Exercise aim: Where a line contains the word "aluminium", copy that line from the records below.

[Collected data entries]
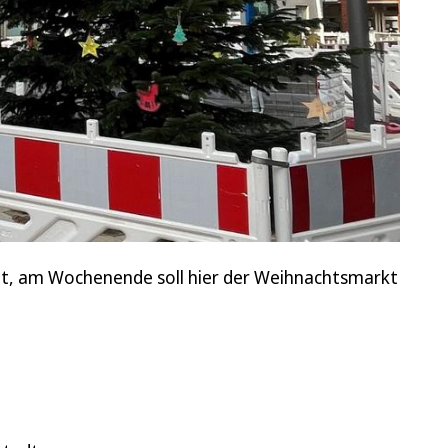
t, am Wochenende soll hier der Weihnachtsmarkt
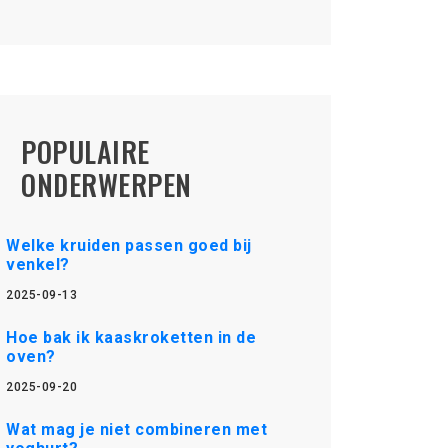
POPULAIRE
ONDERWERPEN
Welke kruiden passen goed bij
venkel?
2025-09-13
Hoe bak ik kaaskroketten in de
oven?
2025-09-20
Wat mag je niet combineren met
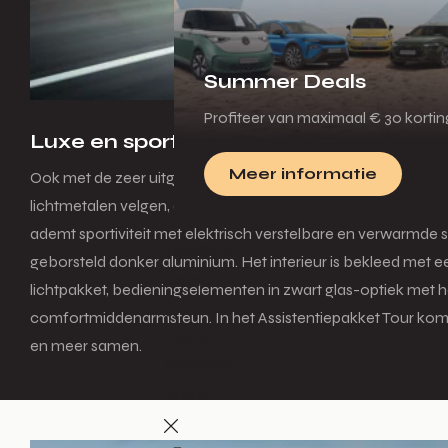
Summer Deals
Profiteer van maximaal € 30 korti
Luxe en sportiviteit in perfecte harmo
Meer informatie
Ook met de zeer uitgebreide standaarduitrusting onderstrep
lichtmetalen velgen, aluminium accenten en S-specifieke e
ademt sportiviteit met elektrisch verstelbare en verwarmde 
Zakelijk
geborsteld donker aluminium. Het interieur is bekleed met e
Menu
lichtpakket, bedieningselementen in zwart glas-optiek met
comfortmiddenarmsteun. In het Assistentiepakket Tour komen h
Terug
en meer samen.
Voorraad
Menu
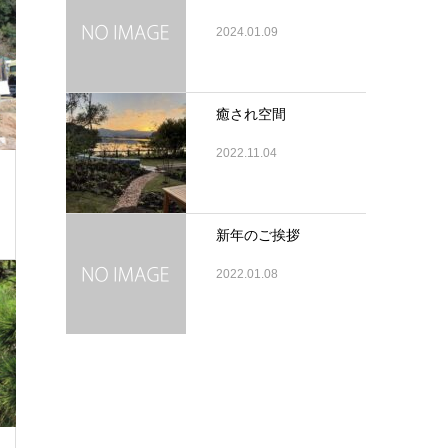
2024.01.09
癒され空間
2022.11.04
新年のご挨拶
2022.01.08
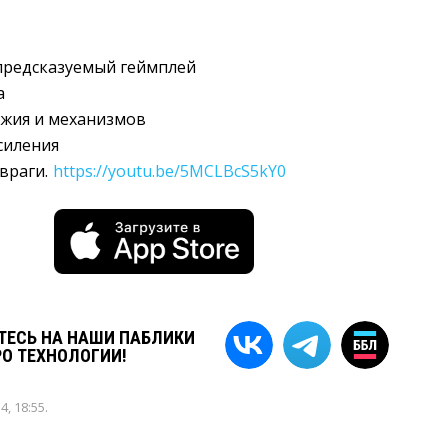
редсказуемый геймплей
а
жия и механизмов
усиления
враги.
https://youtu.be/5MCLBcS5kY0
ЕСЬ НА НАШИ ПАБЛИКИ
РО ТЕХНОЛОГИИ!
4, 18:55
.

--

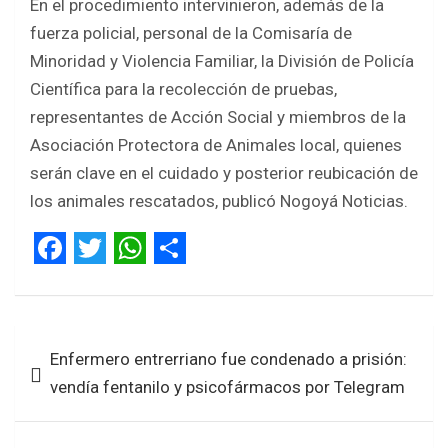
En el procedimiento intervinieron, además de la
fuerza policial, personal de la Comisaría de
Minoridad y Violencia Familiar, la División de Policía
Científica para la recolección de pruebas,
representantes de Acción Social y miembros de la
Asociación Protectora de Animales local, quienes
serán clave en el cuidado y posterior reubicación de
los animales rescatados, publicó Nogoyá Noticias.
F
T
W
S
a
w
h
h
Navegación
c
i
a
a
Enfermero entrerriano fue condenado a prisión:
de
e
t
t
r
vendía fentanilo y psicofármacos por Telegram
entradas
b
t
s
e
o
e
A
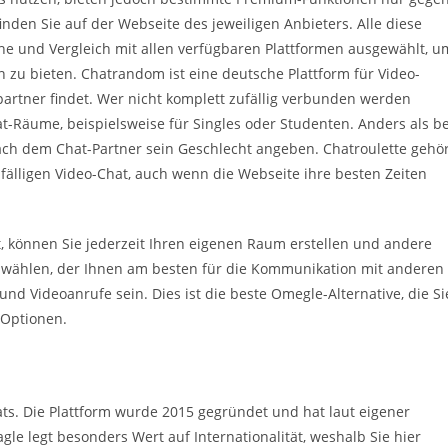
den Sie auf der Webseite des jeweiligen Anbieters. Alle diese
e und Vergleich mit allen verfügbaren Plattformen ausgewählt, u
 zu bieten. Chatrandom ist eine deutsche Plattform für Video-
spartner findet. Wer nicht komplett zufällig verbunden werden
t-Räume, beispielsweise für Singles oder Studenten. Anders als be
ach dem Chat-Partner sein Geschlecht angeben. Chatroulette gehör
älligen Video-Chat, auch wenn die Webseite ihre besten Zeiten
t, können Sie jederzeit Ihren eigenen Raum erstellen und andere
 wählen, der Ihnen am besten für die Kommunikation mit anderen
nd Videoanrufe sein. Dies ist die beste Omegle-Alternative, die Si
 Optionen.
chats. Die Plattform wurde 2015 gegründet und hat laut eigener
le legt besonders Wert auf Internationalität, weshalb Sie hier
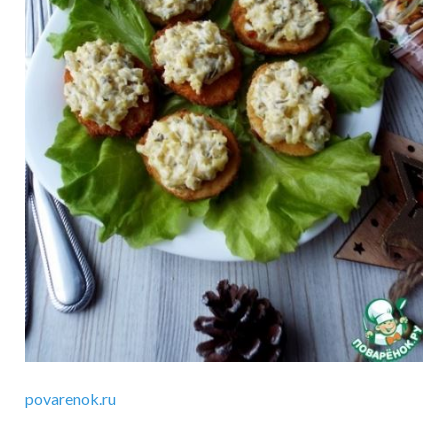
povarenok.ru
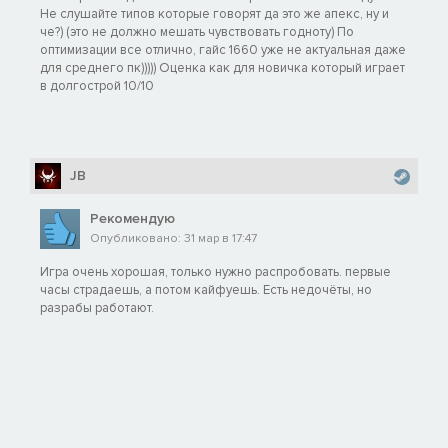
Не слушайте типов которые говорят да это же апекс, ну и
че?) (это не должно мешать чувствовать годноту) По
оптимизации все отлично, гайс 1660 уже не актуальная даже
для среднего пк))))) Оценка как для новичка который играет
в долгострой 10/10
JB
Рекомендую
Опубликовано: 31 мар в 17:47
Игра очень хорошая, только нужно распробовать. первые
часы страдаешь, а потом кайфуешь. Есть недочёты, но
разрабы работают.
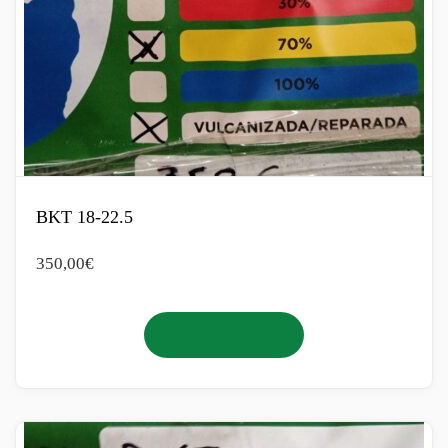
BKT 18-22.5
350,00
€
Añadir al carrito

Written solution:
lichtmetalen velgen, aluminium accenten en S-specifieke e
geborsteld donker aluminium. Het interieur is bekleed met e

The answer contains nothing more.